## [Problem to work on]
Report every line in the entries below that contains the word "warning", copying each such line in full.

## [Excerpted records]
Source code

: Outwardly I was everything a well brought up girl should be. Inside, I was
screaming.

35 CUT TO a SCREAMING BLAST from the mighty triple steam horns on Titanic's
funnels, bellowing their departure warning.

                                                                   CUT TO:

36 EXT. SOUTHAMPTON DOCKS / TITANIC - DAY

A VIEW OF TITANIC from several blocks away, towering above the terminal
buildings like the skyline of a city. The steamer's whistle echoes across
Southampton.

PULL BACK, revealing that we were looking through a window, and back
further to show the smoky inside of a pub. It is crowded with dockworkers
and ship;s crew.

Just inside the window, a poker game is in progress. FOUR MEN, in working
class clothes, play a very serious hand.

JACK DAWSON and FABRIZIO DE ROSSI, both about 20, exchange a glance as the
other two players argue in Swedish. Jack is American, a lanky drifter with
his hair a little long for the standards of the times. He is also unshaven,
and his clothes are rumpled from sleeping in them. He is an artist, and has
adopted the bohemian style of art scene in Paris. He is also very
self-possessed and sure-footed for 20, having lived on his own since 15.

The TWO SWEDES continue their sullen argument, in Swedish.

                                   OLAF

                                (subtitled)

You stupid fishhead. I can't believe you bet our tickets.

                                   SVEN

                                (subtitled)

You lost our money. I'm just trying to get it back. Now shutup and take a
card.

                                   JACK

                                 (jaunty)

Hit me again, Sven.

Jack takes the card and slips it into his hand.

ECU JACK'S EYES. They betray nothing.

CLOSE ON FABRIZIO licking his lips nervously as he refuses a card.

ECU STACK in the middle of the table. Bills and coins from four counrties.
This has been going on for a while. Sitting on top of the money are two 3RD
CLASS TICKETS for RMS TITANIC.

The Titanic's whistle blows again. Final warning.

## [Result for this exercise]
funnels, bellowing their departure warning.
The Titanic's whistle blows again. Final warning.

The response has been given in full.